Market intelligence for international student recruitment from ICEF
29th Jul 2025

Nearly 30 Canadian language programmes closed in Q1, marking the “sharpest decline in the sector’s history”

Short on time? Here are the highlights:
  • Roughly 13% of Canada’s language training programmes ceased operations in the first quarter of this year
  • This follows a sharp decline in enrolment in 2024 amidst a flurry of significant changes in policy settings in the Canadian immigration system

The peak body for Canada’s language training sector is sounding the alarm. Languages Canada reports that more than 13% of Canada's accredited English and French language education programmes closed in the first quarter of 2025 alone, marking the "sharpest decline in the sector's history."

That amounts to 29 programmes that have ceased trading – 18 private centres, and another 11 affiliated with public institutions – with roughly 350 jobs lost as a result. The wider economic impact is larger still, with an estimated 3,300 jobs indirectly affected.

"Canada's immigration system has become unpredictable and unwelcoming," said Gonzalo Peralta, executive director of Languages Canada. "Students and their families now see Canada as too risky, and institutions are finding that Official Languages programmes are no longer financially viable."

Languages Canada describes a "dramatic decline" in the sector over the last several years. Member-provided data reveals that between 2023 and 2024 alone, the number of students enrolled in language studies in Canada fell by -18% and student weeks by -21%.

As recently as 2019, Canada's language training providers accounted for CDN$6.7 billion in economic impact and supported 75,000 jobs. Only five years later, in 2024, that estimated impact was reduced to CDN$3.7 billion and 35,000 jobs.

A separate advisory from the peak body elaborates on those jobs figures: "Sector-wide, there has been a 44% decrease in teaching staff and a 35% decrease in support staff between 2019 and 2024 (includes full time, part time and seasonal positions, based on member-reported data). The cuts have been more acute in the public sector, which has seen a 60% decrease in teaching staff and 75% decrease in support staff, while those numbers are 32% and 13% for the private sector."

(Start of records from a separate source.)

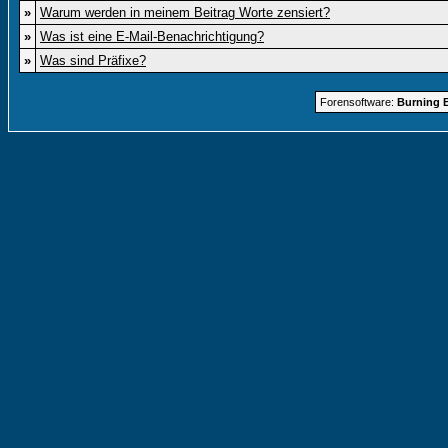
»
Warum werden in meinem Beitrag Worte zensiert?
»
Was ist eine E-Mail-Benachrichtigung?
»
Was sind Präfixe?
Forensoftware:
Burning B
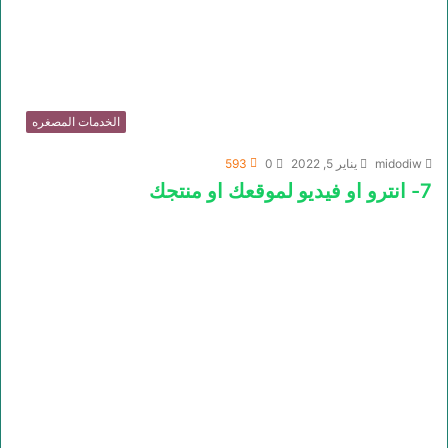
الخدمات المصغره
midodiw
يناير 5, 2022
0
593
7- انترو او فيديو لموقعك او منتجك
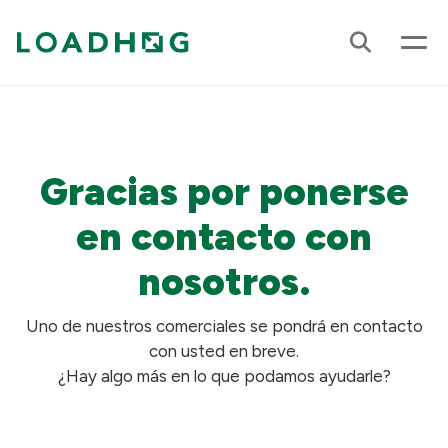
Gracias por ponerse
en contacto con
nosotros.
Uno de nuestros comerciales se pondrá en contacto
con usted en breve.
¿Hay algo más en lo que podamos ayudarle?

This decline represents, says the association, a "policy crisis of Canada's own making." The disruptive policy settings that have rolled out in Canada over the last 18 months have been well documented but, in 2024 alone, they amounted to 13 major changes to the country's immigration policies and processes for international students.

Those new policy settings were ostensibly made to ease pressures on housing availability and rising costs of living in Canada. Languages Canada notes, however, that, the country's language progammes "were not responsible for housing shortages (most students live with Canadian families during their studies) and did not displace Canadian workers (language students are not allowed to work). Nevertheless, they have borne the brunt of poorly targeted policies."

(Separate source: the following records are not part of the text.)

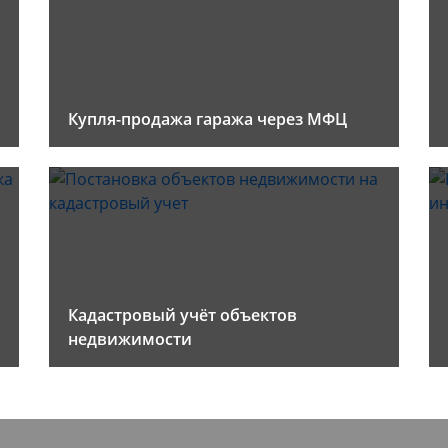
Купля-продажа гаража через МФЦ
Кадастровый учёт объектов
недвижимости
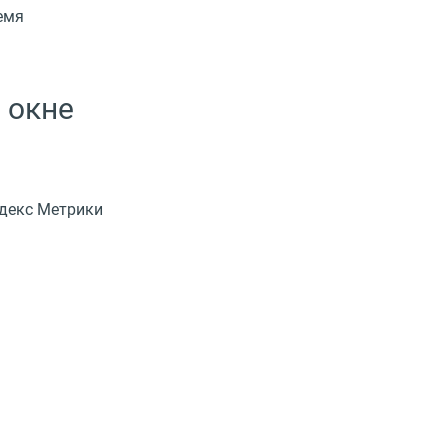
емя
 окне
ндекс Метрики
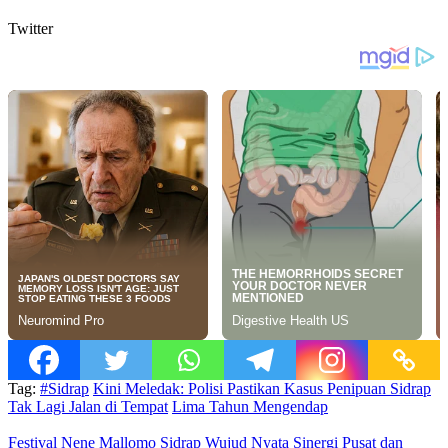
Twitter
Tag:
#Sidrap
Kini Meledak: Polisi Pastikan Kasus Penipuan Sidrap
Tak Lagi Jalan di Tempat
Lima Tahun Mengendap
Festival Nene Mallomo Sidrap Wujud Nyata Sinergi Pusat dan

"The most recent policy change prevents Official Languages students from transitioning smoothly into post-secondary programmes, dismantling long-standing and effective pathways between Canadian institutions," adds the association. "This not only undermines decades of successful collaboration but also puts students and their families in precarious situations."

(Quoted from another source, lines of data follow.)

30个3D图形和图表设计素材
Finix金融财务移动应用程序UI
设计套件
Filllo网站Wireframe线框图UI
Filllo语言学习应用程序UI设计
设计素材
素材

Drawing on research indicating that international students that complete language programmes before post-secondary studies in Canada have better outcomes, Mr Peralta says, "Language [learning is] national infrastructure. It drives academic success, workplace productivity, and social cohesion. My hope is that our newly elected government asks how Official Languages education can be a strategic advantage to the country, as infrastructure to reaffirm Canadian identity, support productivity in all sectors, and foster inclusive and socially cohesive communities."